1. A method of screening for cancer comprising:

obtaining a fluid sample from a mammal;

contacting the fluid sample with a mammaglobin B binding protein to bind mammaglobin B in the sample; and

quantifying binding of the binding protein to mammaglobin B to detect the presence of mammaglobin B above a threshold level, wherein the presence of mammaglobin B above the threshold level indicates presence of cancer in the mammal.

2. The method of claim 1 wherein the cancer is a gynecological malignancy.

3. The method of claim 2 wherein the gynecological malignancy is ovarian cancer.

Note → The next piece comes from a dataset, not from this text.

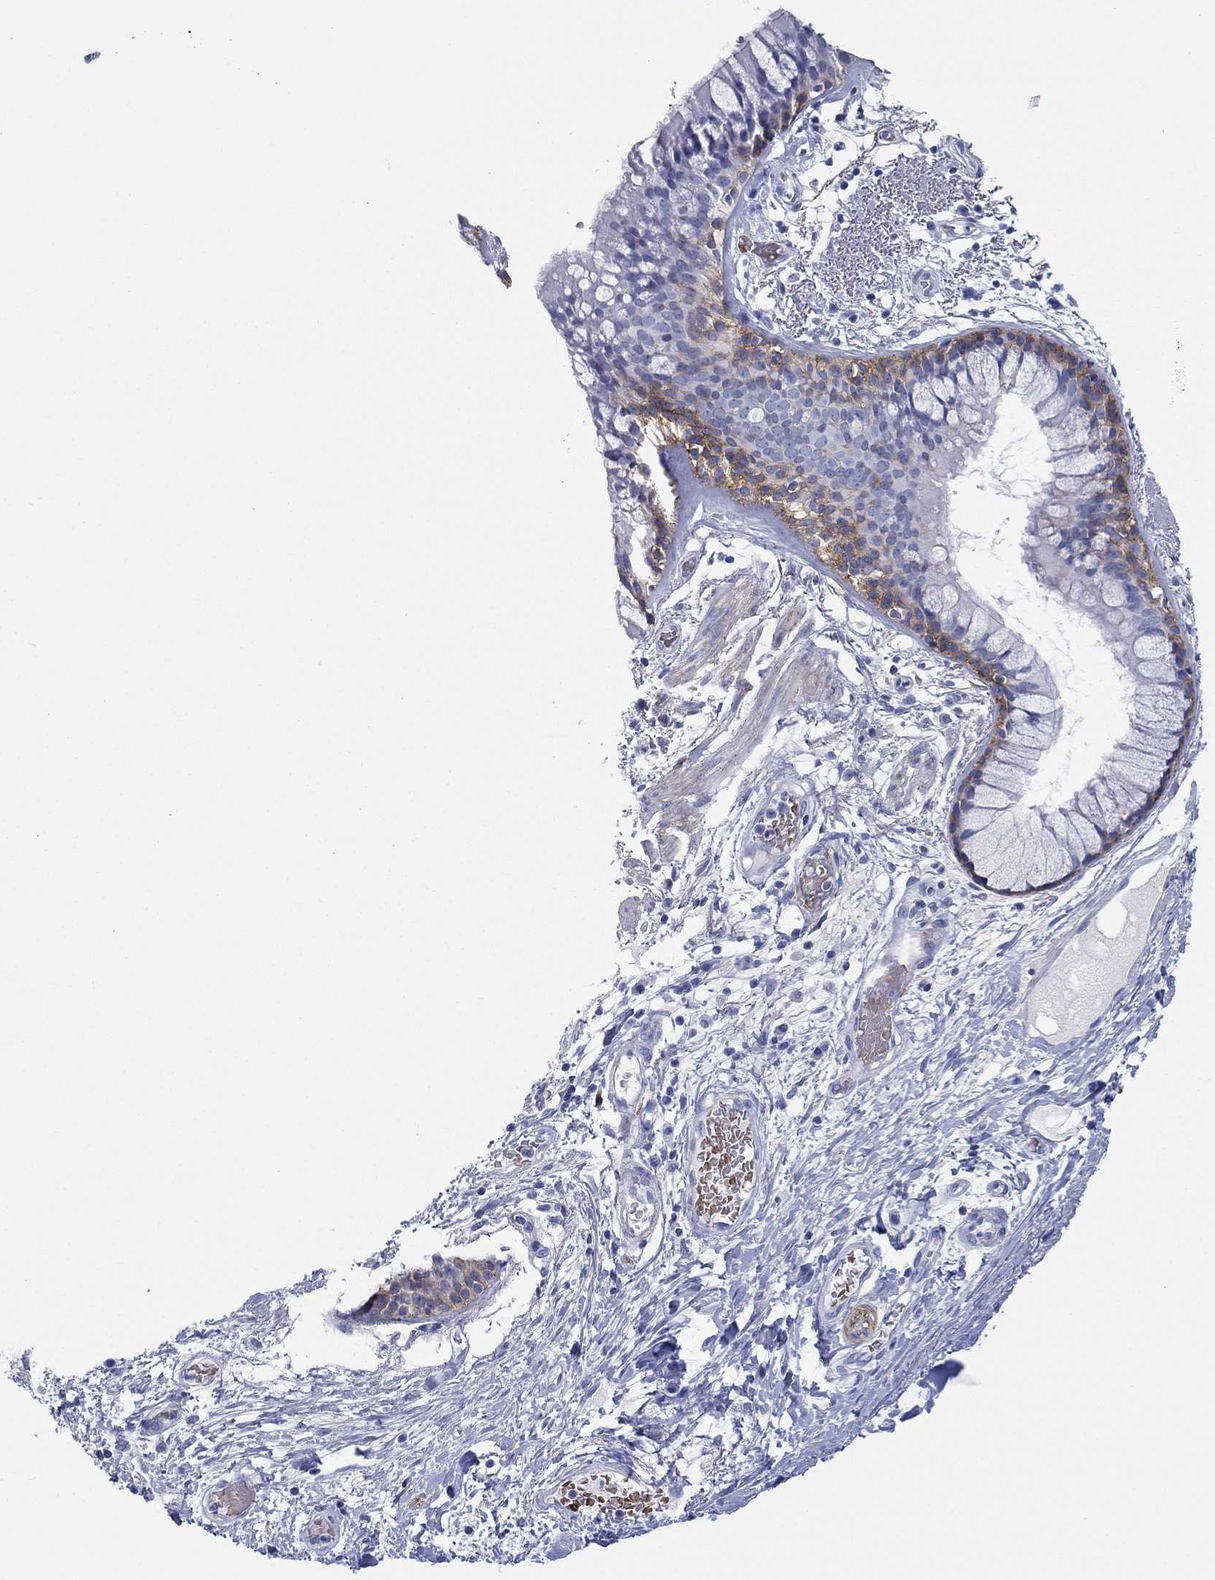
{"staining": {"intensity": "strong", "quantity": "<25%", "location": "cytoplasmic/membranous"}, "tissue": "bronchus", "cell_type": "Respiratory epithelial cells", "image_type": "normal", "snomed": [{"axis": "morphology", "description": "Normal tissue, NOS"}, {"axis": "topography", "description": "Bronchus"}, {"axis": "topography", "description": "Lung"}], "caption": "Protein expression analysis of unremarkable human bronchus reveals strong cytoplasmic/membranous staining in about <25% of respiratory epithelial cells. The protein of interest is stained brown, and the nuclei are stained in blue (DAB IHC with brightfield microscopy, high magnification).", "gene": "GPC1", "patient": {"sex": "female", "age": 57}}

4. The method of claim 1 wherein the fluid sample is blood or ascites fluid.

5. The method of claim 1 wherein the cancer has not metastasized.

6. A kit to detect mammaglobin B in a biological fluid sample comprising:

a mammaglobin B binding protein; and

a means for detecting binding of the mammaglobin B binding protein to mammaglobin B in a biological fluid sample.

7. A method of treating cancer comprising:

inoculating a mammal suffering from or at risk of cancer with a mammaglobin B peptide, wherein the inoculation elicits an immune response in the mammal against cells expressing mammaglobin B.

8. The method of claim 7 wherein the peptide is on dendritic cells.

9. The method of claim 7 wherein the peptide is associated with an adjuvant.

10. The method of claim 7 wherein the inoculating slows the growth of the cancer.

11. The method of claim 7 wherein the mammal is in remission from cancer and the inoculating decreases the risk of recurrence of the cancer.

12. The method of claim 7 wherein the cancer is a gynecological malignancy.

13. The method of claim 12 wherein the cancer is ovarian cancer.

14. An immunogenic composition comprising a mammaglobin B peptide and an adjuvant.

15. An immunogenic composition comprising dendritic cells loaded with a mammaglobin B peptide.